START DATA UNDER STUDY

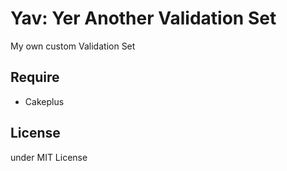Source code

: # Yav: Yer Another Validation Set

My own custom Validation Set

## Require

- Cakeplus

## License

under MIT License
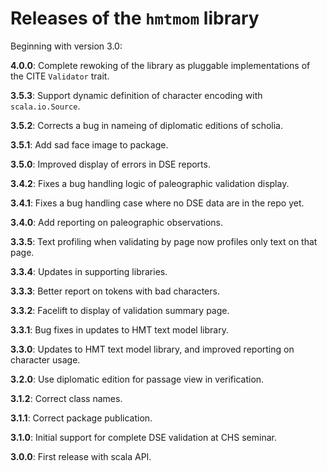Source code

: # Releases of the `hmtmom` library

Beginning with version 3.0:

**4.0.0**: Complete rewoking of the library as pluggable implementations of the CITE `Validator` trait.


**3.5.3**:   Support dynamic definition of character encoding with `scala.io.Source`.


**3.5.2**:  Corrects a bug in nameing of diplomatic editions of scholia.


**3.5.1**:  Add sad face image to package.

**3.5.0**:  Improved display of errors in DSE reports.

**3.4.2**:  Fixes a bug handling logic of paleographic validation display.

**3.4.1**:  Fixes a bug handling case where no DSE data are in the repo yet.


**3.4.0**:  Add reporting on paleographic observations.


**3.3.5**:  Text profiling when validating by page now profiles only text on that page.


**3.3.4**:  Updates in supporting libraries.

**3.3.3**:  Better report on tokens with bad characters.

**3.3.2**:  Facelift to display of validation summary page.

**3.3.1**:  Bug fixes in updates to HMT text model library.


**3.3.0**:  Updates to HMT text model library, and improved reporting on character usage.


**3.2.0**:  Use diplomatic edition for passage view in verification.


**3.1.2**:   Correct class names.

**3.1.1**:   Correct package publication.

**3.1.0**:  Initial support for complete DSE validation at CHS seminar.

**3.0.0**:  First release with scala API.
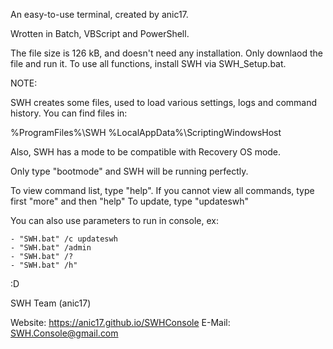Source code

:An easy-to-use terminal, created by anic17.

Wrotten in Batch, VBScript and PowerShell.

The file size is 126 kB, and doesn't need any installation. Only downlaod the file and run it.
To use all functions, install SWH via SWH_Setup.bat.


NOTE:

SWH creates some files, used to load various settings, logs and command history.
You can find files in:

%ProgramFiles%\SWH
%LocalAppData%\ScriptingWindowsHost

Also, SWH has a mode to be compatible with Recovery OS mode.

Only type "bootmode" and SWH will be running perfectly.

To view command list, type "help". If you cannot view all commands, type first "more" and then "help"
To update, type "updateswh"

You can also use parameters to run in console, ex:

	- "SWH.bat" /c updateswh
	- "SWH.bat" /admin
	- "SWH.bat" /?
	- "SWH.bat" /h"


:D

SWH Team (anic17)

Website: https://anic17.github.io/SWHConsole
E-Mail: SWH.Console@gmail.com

END DATA UNDER STUDY

DIRECTIONS FOR THIS TASK – Return every line of the material above that contains the word "page".

REPLY TO THE EXERCISE –
**3.3.5**:  Text profiling when validating by page now profiles only text on that page.
**3.3.2**:  Facelift to display of validation summary page.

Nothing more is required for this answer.